The long awaited and much ballyhooed Convocation of Lutheran CORE is underway in Grove City, Ohio.  At the Convocation, eighteen former ELCA congregations have banded together as charter members of the CORE created Lutheran denomination auspiciously called The North American Lutheran Church (NALC). 

Eighteen. 

Newly elected NALC bishop Paull Spring predicts the new denomination will soon grow to as many as two hundred congregations.  Even this optimistic view seems a far cry from “A Reconfiguration of North American Lutheranism”, yet the press release yesterday persisted in that hyperbole and added the prideful presumption that the actions of CORE were the Lord’s doing:

Our Lord’s reconfiguring of the Lutheran landscape not only in North America, but worldwide, is breathtaking and exciting.

Eighteen.

Spring suggested that the ELCA gay friendly resolutions of a year ago were merely the tipping point, and it was the ELCA’s long term drift away from Scripture that is really the issue.  According to the Associated Press report on the Convocation and an interview with Bishop Spring,

He gave as an example the ELCA’s use of inclusive language that strips male references to God — such as “Father” and “Son” — replacing them with words like “Creator” and “Savior.”

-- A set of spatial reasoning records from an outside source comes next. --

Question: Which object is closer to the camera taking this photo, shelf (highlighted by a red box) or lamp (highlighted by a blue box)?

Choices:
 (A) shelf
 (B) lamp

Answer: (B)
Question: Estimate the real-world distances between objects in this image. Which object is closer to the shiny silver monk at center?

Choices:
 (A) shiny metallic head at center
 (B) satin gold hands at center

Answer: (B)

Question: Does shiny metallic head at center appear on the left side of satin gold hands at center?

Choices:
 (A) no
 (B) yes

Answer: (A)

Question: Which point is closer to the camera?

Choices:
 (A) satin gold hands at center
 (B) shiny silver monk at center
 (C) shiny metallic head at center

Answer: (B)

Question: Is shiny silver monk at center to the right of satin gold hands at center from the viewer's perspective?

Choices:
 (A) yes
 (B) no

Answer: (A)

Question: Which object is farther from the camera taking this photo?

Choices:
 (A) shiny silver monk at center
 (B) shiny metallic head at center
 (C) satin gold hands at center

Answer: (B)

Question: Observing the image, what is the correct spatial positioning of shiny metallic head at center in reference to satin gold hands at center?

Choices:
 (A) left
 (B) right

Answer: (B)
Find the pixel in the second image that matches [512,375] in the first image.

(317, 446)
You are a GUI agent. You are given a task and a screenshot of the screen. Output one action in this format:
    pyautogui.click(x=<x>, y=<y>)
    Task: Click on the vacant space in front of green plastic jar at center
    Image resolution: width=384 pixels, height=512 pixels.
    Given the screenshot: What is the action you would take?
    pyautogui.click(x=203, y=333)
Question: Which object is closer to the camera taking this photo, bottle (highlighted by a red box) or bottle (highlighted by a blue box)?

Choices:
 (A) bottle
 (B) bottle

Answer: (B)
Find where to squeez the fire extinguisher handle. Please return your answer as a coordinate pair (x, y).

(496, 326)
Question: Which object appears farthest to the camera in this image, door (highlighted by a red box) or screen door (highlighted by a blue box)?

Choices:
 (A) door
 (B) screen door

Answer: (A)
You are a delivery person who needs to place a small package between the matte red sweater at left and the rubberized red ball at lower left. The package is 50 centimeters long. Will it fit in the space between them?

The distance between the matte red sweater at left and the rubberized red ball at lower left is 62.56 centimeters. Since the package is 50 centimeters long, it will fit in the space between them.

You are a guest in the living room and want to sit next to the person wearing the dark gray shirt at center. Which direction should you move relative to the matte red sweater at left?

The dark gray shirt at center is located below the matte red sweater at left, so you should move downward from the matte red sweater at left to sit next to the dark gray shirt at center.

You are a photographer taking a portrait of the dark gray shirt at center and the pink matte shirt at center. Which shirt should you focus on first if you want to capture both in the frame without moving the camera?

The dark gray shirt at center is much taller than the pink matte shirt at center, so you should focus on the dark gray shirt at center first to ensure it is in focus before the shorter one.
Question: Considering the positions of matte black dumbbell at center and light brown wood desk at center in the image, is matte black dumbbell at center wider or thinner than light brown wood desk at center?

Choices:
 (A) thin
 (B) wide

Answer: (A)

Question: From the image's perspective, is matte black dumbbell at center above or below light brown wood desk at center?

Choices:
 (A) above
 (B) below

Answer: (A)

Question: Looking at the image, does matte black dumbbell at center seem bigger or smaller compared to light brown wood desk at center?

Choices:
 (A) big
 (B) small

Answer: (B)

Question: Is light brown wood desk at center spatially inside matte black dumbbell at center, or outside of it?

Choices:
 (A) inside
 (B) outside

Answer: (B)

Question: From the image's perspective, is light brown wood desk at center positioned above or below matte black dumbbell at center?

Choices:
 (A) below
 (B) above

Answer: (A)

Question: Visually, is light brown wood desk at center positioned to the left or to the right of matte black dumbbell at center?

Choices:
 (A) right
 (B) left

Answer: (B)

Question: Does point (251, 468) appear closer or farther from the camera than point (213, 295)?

Bishop Paull SpringDid he really say that?  Did he really claim that “Creator” is non-scriptural?  Did he really argue that “Savior” is non-scriptural?  The verses that prove the contrary are too numerous to list, but here are a couple of obvious examples.  Surely the recycled Bishop is familiar with Romans 1, perhaps the favorite “clobber passage” of those who would use Scripture to bash gays, where Paul nobly references “the Creator”.  And what about those favorites of churchly misogynists, the Pastoral Epistles–surely the Bishop knows these well?  How did he miss the numerous references there to the “Savior”?  What kind of Biblical parsing is the Bishop up to? 

In this case, at least, it would appear that the arrogance of Biblicism is matched by its incompetence.